(数据集中的记录)
------------------------

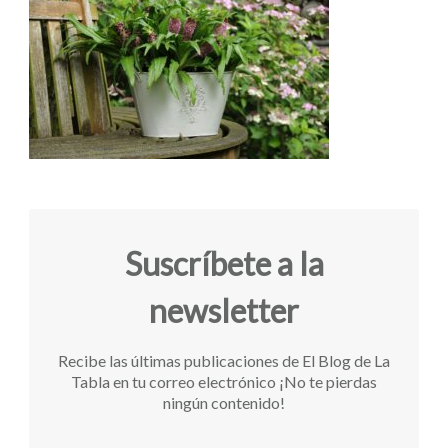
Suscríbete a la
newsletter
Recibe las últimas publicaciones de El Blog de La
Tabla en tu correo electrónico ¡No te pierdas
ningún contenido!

------------------------

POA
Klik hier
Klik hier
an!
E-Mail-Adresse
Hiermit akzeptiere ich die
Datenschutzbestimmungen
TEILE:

------------------------

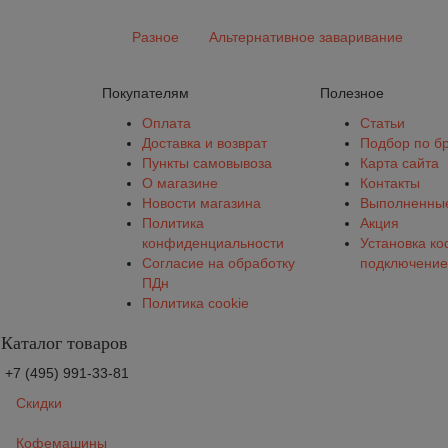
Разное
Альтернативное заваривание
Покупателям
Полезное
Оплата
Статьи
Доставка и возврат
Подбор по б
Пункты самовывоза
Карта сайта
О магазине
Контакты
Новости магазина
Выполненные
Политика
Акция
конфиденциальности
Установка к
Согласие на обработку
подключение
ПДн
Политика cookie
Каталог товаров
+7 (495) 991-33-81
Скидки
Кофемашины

------------------------

你的任务:
请把从含有“Suscríbete a la”的那一行到含有“ningún contenido!”的那一行（首尾两行均包括在内）改写成一个 JSON 字符串列表，每行对应一个字符串，空行不计。

作答区:
[
  "Suscríbete a la",
  "newsletter",
  "Recibe las últimas publicaciones de El Blog de La",
  "Tabla en tu correo electrónico ¡No te pierdas",
  "ningún contenido!"
]